(Chart analysis data)
-- Opening Marker --
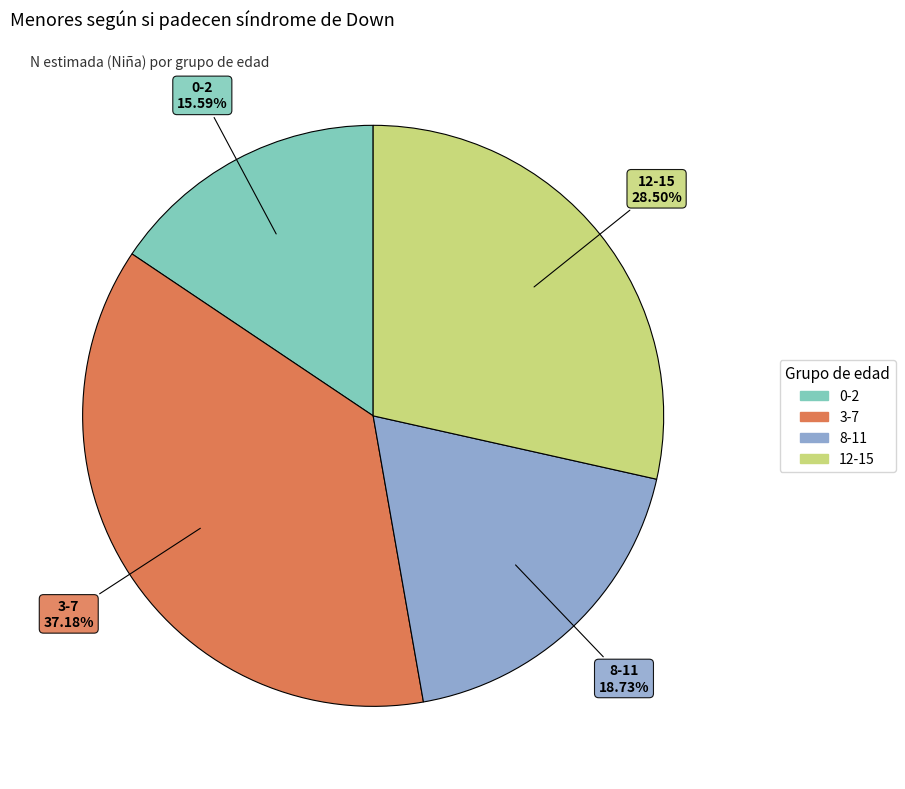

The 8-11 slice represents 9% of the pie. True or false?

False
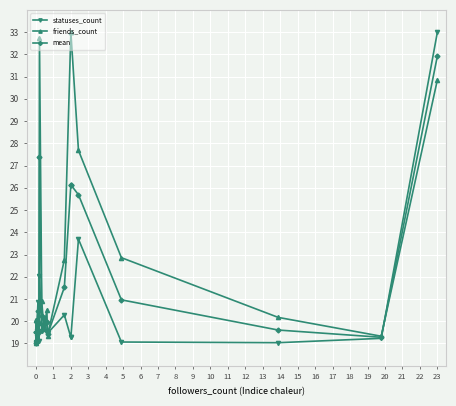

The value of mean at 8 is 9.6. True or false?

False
-- Closing Marker --
_TRY IT_.
Please update the records above so that each "True or false?" becomes "Correct or incorrect?", with all other text unchanged and the pictures left out.

_RESPONSE BELOW_.
The 8-11 slice represents 9% of the pie. Correct or incorrect?

False

The value of mean at 8 is 9.6. Correct or incorrect?

False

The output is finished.